Yes. According to the source code in [`whisper/transcribe.py`](https://github.com/openai/whisper/blob/main/whisper/transcribe.py), every transcription result automatically includes `start` and `end` timestamps for each segment. These segment-level timestamps require no special flags and are always available in the output dictionary.

### How do I get word-level timestamps in Whisper?

Pass `word_timestamps=True` to the `transcribe()` function in Python, or use the `--word_timestamps` flag on the command line. This invokes `add_word_timestamps()` in [`whisper/timing.py`](https://github.com/openai/whisper/blob/main/whisper/timing.py), which analyzes cross-attention weights to assign precise start and end times to individual words within each segment.

### Can I customize the timestamp format in SRT files?

Yes.
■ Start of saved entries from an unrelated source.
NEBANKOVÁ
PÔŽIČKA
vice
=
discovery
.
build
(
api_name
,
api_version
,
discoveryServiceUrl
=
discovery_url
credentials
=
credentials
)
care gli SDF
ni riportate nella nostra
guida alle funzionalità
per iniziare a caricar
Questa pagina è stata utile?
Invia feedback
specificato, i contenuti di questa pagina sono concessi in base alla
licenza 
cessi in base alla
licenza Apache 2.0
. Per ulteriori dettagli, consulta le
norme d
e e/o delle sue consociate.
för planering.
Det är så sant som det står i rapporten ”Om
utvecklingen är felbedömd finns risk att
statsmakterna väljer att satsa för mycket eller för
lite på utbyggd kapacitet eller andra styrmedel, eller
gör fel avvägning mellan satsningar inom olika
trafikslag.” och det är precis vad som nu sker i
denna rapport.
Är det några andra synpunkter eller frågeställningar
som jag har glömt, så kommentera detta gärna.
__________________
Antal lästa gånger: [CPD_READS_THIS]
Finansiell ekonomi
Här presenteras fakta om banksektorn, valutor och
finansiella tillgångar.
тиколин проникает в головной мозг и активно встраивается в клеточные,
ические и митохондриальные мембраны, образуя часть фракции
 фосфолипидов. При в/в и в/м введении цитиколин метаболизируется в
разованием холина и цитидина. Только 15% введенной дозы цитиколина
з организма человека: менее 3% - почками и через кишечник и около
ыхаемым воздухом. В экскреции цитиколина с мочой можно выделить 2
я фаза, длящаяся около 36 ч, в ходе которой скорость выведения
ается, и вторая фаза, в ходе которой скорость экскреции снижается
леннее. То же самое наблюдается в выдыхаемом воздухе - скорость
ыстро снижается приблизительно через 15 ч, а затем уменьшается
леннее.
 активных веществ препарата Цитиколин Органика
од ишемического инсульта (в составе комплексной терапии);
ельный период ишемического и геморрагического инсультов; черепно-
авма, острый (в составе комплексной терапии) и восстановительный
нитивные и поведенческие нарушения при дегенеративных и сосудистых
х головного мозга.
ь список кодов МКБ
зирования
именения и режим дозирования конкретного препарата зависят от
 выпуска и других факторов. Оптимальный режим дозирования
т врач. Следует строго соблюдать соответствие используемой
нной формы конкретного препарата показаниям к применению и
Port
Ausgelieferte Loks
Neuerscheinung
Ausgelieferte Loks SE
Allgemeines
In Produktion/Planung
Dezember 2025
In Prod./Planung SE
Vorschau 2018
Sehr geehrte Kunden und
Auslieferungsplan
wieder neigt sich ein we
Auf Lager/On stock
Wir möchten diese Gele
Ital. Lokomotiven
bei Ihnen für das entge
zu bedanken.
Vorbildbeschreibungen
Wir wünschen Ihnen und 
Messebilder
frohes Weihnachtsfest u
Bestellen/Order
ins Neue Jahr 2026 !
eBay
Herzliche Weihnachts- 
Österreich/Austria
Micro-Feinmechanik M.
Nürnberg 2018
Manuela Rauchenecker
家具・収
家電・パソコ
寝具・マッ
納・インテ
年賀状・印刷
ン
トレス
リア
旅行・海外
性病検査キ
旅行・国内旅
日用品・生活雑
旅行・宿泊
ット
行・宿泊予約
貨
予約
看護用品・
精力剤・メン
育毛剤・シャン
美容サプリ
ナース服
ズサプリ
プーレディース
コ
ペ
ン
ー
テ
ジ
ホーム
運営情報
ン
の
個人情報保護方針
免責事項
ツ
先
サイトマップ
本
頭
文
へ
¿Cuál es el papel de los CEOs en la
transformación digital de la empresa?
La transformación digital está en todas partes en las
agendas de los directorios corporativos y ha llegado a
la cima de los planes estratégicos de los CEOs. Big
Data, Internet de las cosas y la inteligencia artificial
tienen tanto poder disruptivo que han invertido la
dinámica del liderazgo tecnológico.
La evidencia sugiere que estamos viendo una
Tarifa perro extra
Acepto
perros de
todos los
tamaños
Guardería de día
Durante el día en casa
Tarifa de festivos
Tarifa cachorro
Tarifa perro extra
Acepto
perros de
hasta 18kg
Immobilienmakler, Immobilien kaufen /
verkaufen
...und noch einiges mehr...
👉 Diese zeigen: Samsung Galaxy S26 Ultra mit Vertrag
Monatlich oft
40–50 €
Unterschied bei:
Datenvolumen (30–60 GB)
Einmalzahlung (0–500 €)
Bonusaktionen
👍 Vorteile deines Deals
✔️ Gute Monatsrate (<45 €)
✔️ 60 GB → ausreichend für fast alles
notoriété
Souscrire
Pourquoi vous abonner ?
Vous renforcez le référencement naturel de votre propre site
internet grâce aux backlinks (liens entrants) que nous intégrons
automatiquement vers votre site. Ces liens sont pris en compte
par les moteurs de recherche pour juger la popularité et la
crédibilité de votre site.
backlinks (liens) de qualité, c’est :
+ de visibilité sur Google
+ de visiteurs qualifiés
The `WriteSRT` class in [`whisper/utils.py`](https://github.com/openai/whisper/blob/main/whisper/utils.py) exposes `always_include_hours` and `decimal_marker` attributes. Set `always_include_hours=True` to ensure hours appear in the timestamp, and set `decimal_marker=","` to use the standard SRT comma separator between seconds and milliseconds.

### What is the purpose of the `clip_timestamps` parameter?

The `clip_timestamps` parameter allows you to transcribe only a specific time range of an audio file (e.g., `"30,45"` for seconds 30 to 45). As implemented in [`whisper/transcribe.py`](https://github.com/openai/whisper/blob/main/whisper/transcribe.py) (lines 68-78), this feature converts the provided seconds into frame indices, processes only that portion of the audio, and returns timestamps relative to the original file's timeline.